Action important, 'tis enough that it be the Action of noble and important Persons.
'Tis true, Horace makes mention of Wars: But there is no need for them, 'tis only by accident that they are in the Poem. I might urge, that this is only upon the Account of the Hero who ought to be a Warrior, such as Achilles, Ulysses, and Æneas. Homer, who is cited by Horace in this point, shall testifie it. There is so little War in the Odysseïs, that there is not the least colour to think Horace meant to affirm that Wars were the subject Matter, or a considerable part thereof. The Poet mentions but three Rencounters, that of the Ciconians, that of the Lestrygons, and that of some Ithacans, who were for revenging of their Masters, whom Ulysses had murdered at his House. The recitals of these three Battles, if a Man may call these Adventures so, are made in less than forty Verses in all.
But however 'tis, yet the Return of a Man to his own home, and the Quarrel of two others, that have nothing that is great in themselves, become noble and important Actions; when, in the choice of the Names, the Poet tells us that 'tis Ulysses, who returns back into Ithaca; and that 'tis Achilles and Agamemnon, who fall out with one another at the famous Siege of Troy. 'Tis then these Affairs become Matters of State.

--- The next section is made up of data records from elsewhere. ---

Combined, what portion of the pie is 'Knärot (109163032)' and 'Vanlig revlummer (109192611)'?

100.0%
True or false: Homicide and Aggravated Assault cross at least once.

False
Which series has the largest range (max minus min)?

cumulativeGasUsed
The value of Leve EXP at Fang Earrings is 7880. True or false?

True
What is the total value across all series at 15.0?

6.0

But there are Actions that of themselves are very important, such as the Establishing, or the Downfall, of a State or a Religion. Such then is the Action of the Æneid. There can nothing be imagined more great, noble, and august, since it comprehends both the Civil State and Religion.

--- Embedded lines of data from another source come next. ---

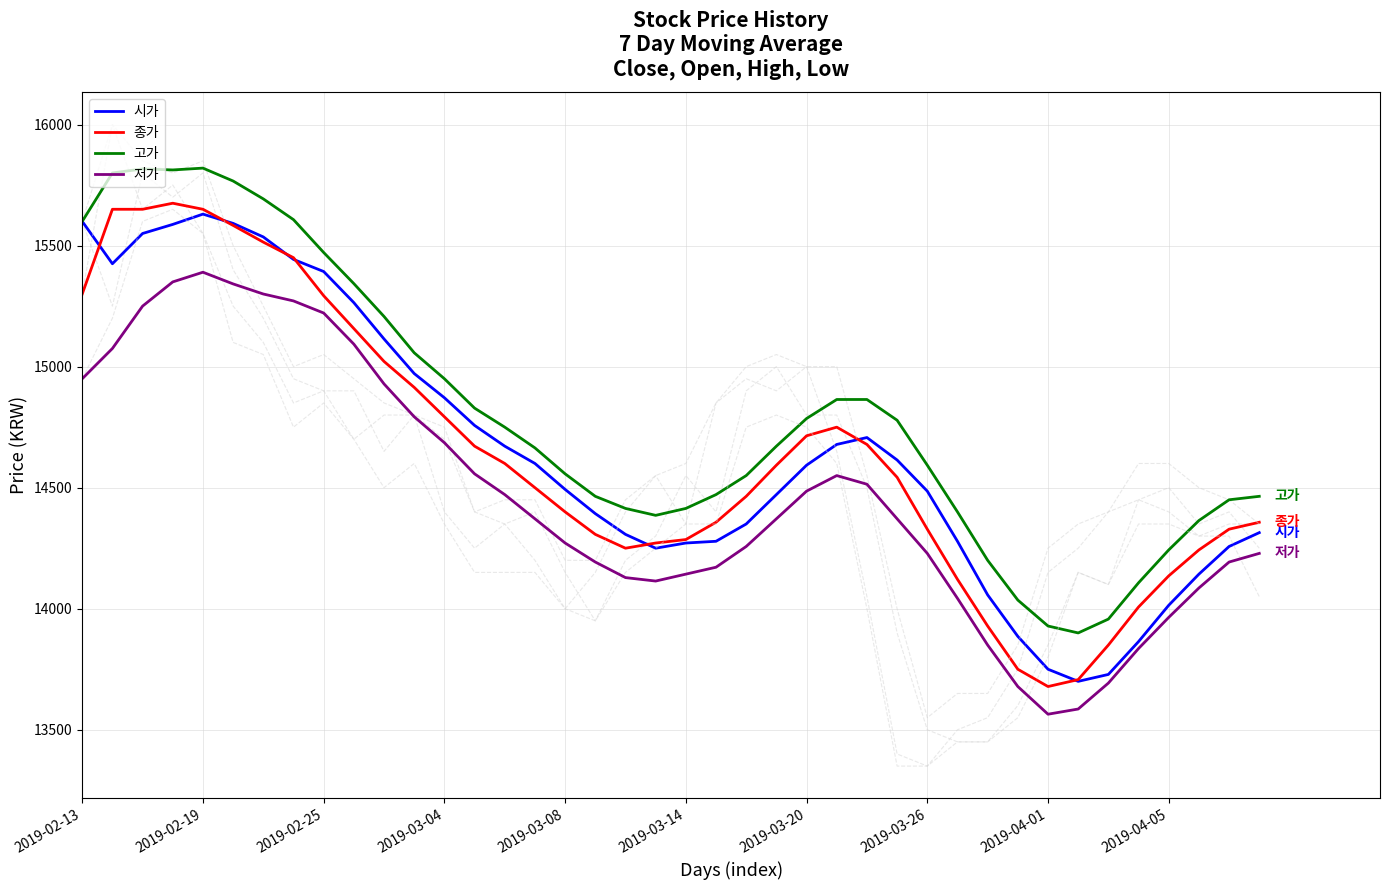

True or false: 고가 and 종가 cross at least once.

False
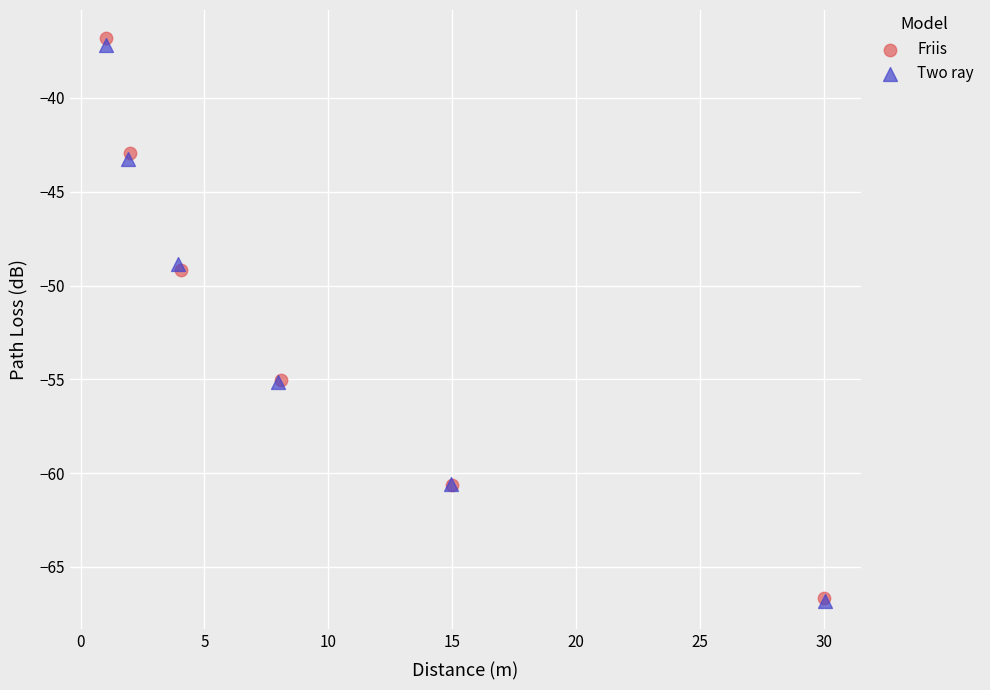

What are all the series names shown in the legend?

Friis, Two ray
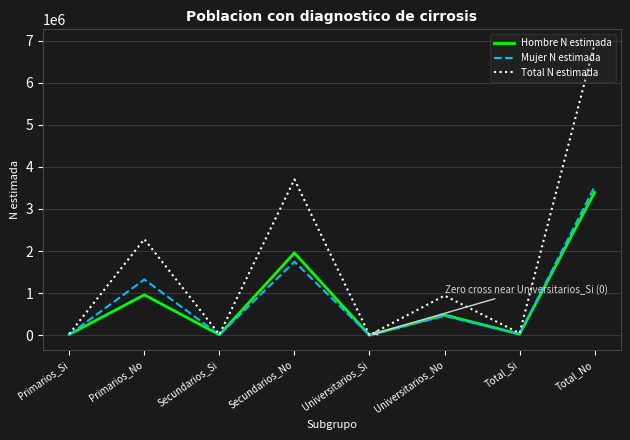

The Mujer N estimada series shows -1939731 at Universitarios_Si. True or false?

False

There is yet another way of making an Action great, by the Grandeur of the Personages under whose Names we represent it.
This way is to give a higher Idea of these Personages than that which the Readers conceive of all they know to be great. This is performed by comparing the Men of the Poem, with the Men of the present time in which the Poet writes.

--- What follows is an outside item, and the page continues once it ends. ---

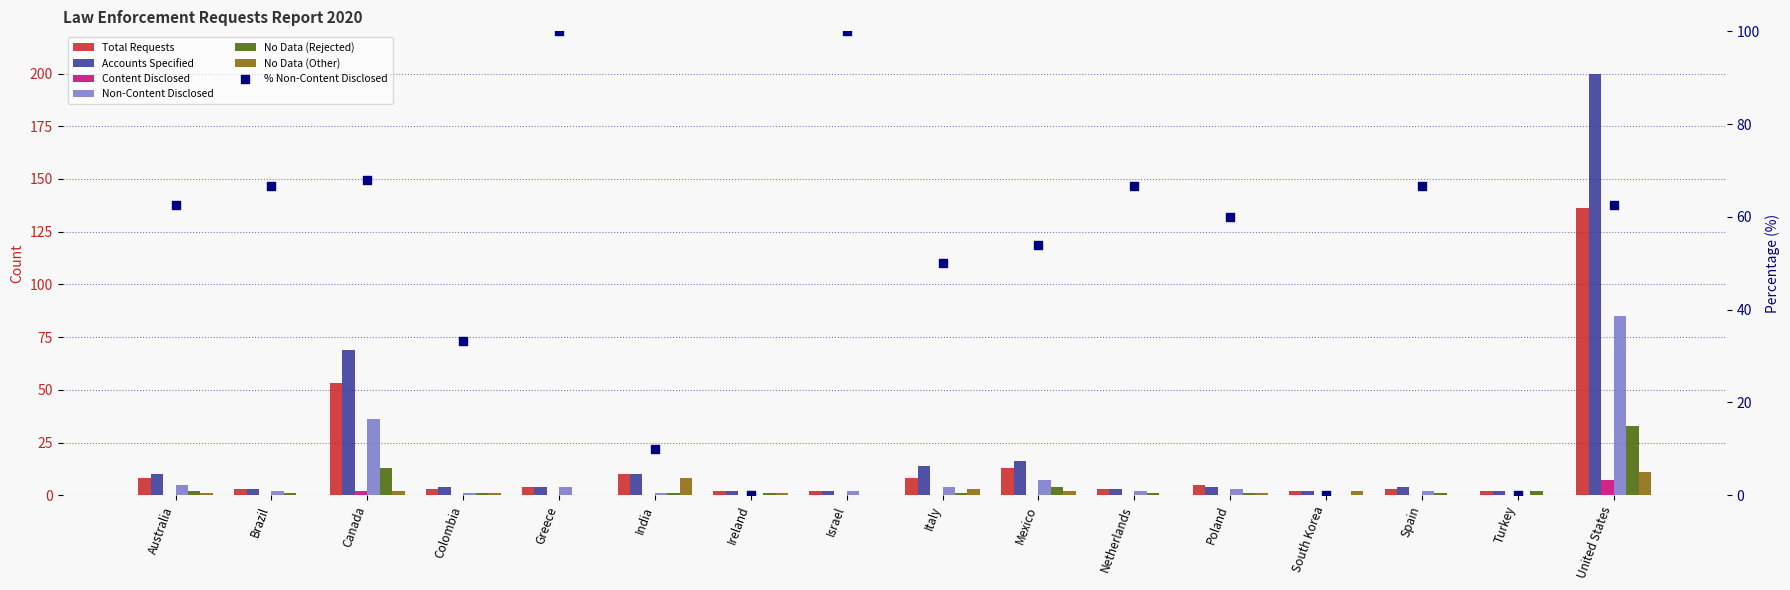

Which series has the largest total across all categories?

Accounts Specified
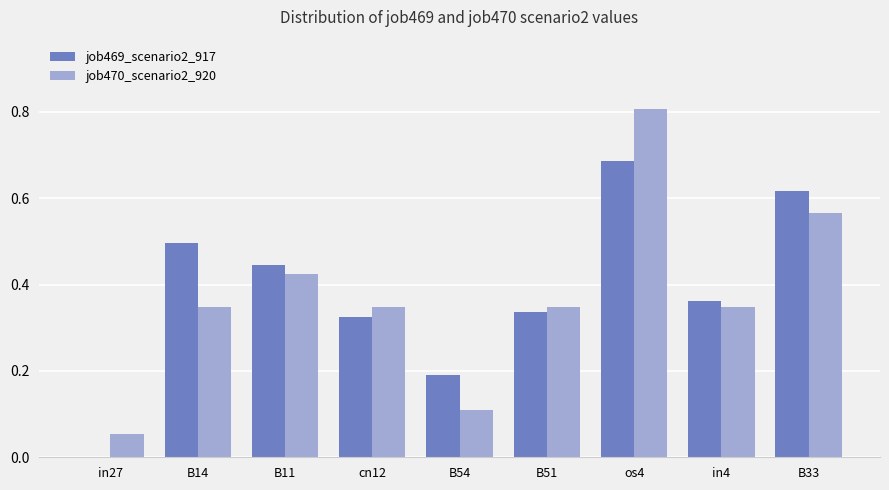

At which label does job470_scenario2_920 reach its peak?

os4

Homer says that two Men of his time could not carry the Stone, which Diomedes with ease threw at Æneas; and Virgil says that the Stone Turnus flung at the same Æneas, would have been too heavy a burden for twelve Men in the time of Augustus. In short, according to Homer's Account, who lived one or two Ages after Æneas, and who pretends that Men's strength was abated to a Moiety of what it was before, this same strength may well be reduced to the pitch Virgil would have it ten Ages after. 'Tis by this means these two Poets were willing to render the Subjects of their Poems more great and august by the Strength and Grandeur of their Personages, and by these great Ideas which they super-added to those which the Men of their Times conceived.